Students’ garden lessons enhance lunch offerings

Marietta Nelson Kitsap (Wash.) Sun

KINGSTON, Wash. – As the local food movement grows, schoolyard gardens are becoming nearly as ubiquitous in Washington public schools as standardized tests. So it only makes sense that some of the grub makes it on to the lunch line.

This school year at Commodore Options School on Bainbridge, students partook of school-grown potatoes. Next school year, students at Wilkes Elementary on Bainbridge will eat produce they helped grow at the Morales farm. And students at Gordon Elementary in Kingston have even bigger plans. If the summer goes well, in the fall students will be eating tomatoes, cucumbers, summer squash, zucchini, spinach, broccoli and lettuce grown in beds at the school.

“That’s about as local as you can get,” said Mel Gallup, a teacher at Gordon who coordinated the massive gardening effort.

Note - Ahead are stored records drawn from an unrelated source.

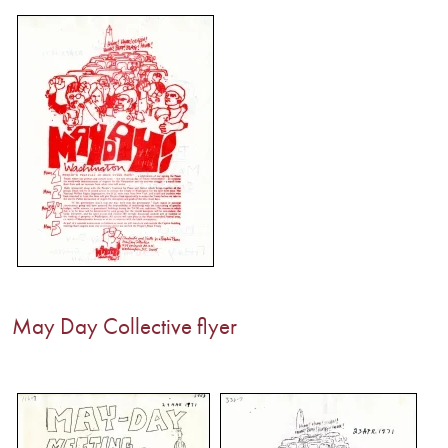
May Day Collective flyer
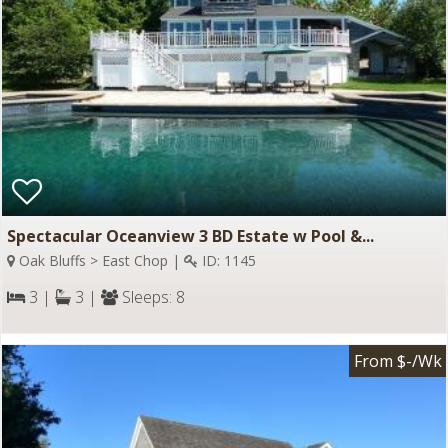
Spectacular Oceanview 3 BD Estate w Pool &...
Oak Bluffs > East Chop |
ID: 1145
3 |
3 |
Sleeps: 8
From $-/Wk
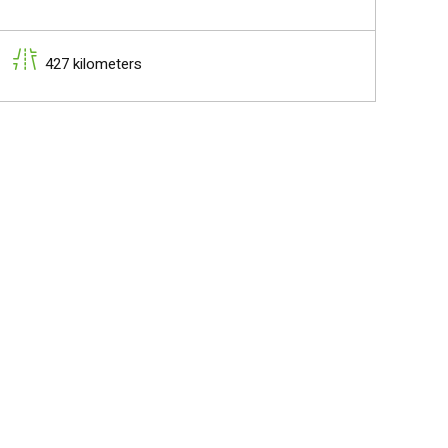
427 kilometers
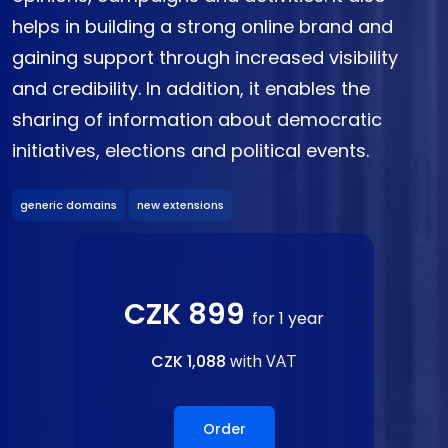
helps in building a strong online brand and
gaining support through increased visibility
and credibility. In addition, it enables the
sharing of information about democratic
initiatives, elections and political events.
generic domains
new extensions
CZK 899
for 1 year
CZK 1,088
with VAT
Order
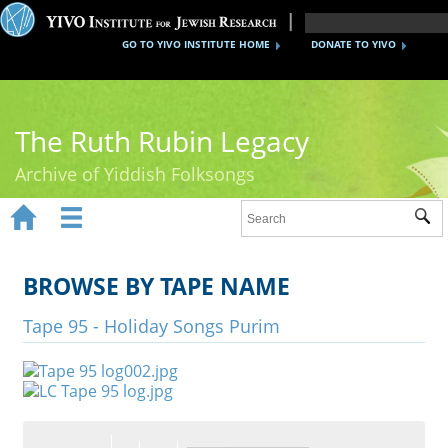
GO TO YIVO INSTITUTE HOME
DONATE TO YIVO
The Ruth Rubin Legacy
Archive of Yiddish Folksongs


Sub
Home
Ruth Rubin
BROWSE BY TAPE NAME
Recordings
Tape 95 - Holiday Songs Purim
Documents
Videos
Reference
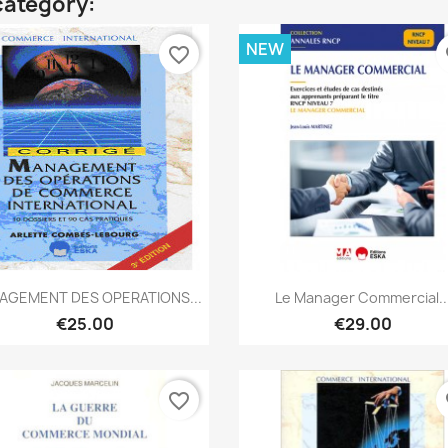
category:
NEW
favorite_border
fa
Quick view
Quick view


AGEMENT DES OPERATIONS...
Le Manager Commercial..
€25.00
€29.00
favorite_border
fa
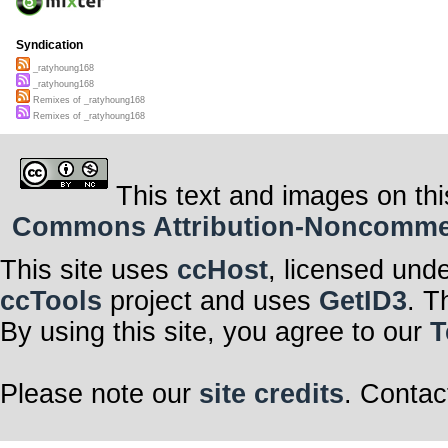
Syndication
_ratyhoung168
_ratyhoung168
Remixes of _ratyhoung168
Remixes of _ratyhoung168
This text and images on thi
Commons Attribution-Noncommerci
This site uses
ccHost
, licensed und
ccTools
project and uses
GetID3
. T
By using this site, you agree to our
T
Please note our
site credits
. Contac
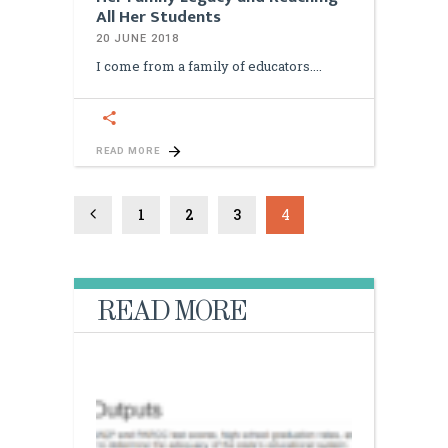
All Her Students
20 JUNE 2018
I come from a family of educators.
READ MORE
1
2
3
4
READ MORE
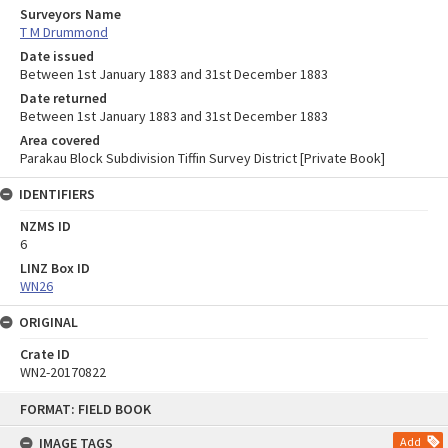
Surveyors Name
T M Drummond
Date issued
Between 1st January 1883 and 31st December 1883
Date returned
Between 1st January 1883 and 31st December 1883
Area covered
Parakau Block Subdivision Tiffin Survey District [Private Book]
IDENTIFIERS
NZMS ID
6
LINZ Box ID
WN26
ORIGINAL
Crate ID
WN2-20170822
Skip
FORMAT: FIELD BOOK
to
content
IMAGE TAGS
Add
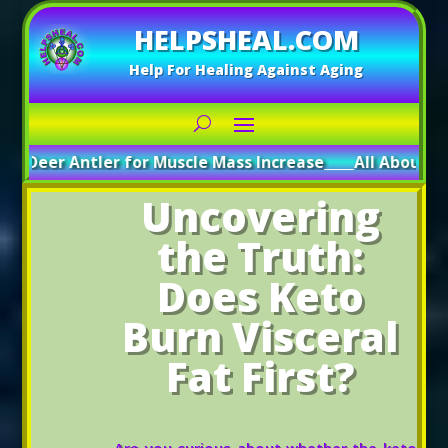
HELPSHEAL.COM
Help For Healing Against Aging
 Antler for Muscle Mass Increase
_____
All About Deer Antle
Uncovering
the Truth:
Does Keto
Burn Visceral
Fat First?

The plan to serve the produce in the lunchroom was just approved by the North Kitsap School Board. All the projects were helped along by a 2008 state law that eased regulations to allow locally grown food in public schools, established the “Farm To School” program to connect schools with local farmers, and provided funds to buy locally grown food for schoolchildren who come from low-income homes.

At Gordon, Gallup and his fourth- and fifth-grade students started the gardening project in 2009. Now the school is home to 17 raised beds filled with compost created with lunchroom waste. Each classroom cares for a bed. Gallup’s class has taken over an unused greenhouse at Kingston Middle School, too. The students have 4,000 to 5,000 plant starts in the greenhouse now.

Initially, produce from the Gordon gardens was served as classroom snacks. But Gallup and his class made a plan to expand to the lunchroom. NKSD Food Services Director Dan Blazer checked with the Kitsap County Health Department regulations and got the OK from the school board.

Once the produce is harvested, students will perform the first washing. Lunchroom staff at Gordon will perform the second, all in accordance with Kitsap County Department of Health Regulations, Blazer said.

Gallup said it’s great to see students eating vegetables they might once have rejected. “It could be the novelty,” he said. “I don’t know the psychology behind it, but I know it happens.”

On Bainbridge, Commodore Principal Catherine Camp said students were also more apt to try new vegetables, such as Swiss chard and spinach. Gardening was also tied in to the curriculum. Commodore has big plans for 2010-’11, too, with a garden that has doubled in size.

Wilkes’ program is part of the EduCulture Project, which has been developing farm-to-school programs on Bainbridge for the past three years. Wilkes students have planted potatoes, corn, sunflowers and sugar pumpkins on publicly owned land at the Morales farm. Three local farmers will help oversee the effort, according to an e-mail from Jonathan Garfunkel, of the EduCulture Project.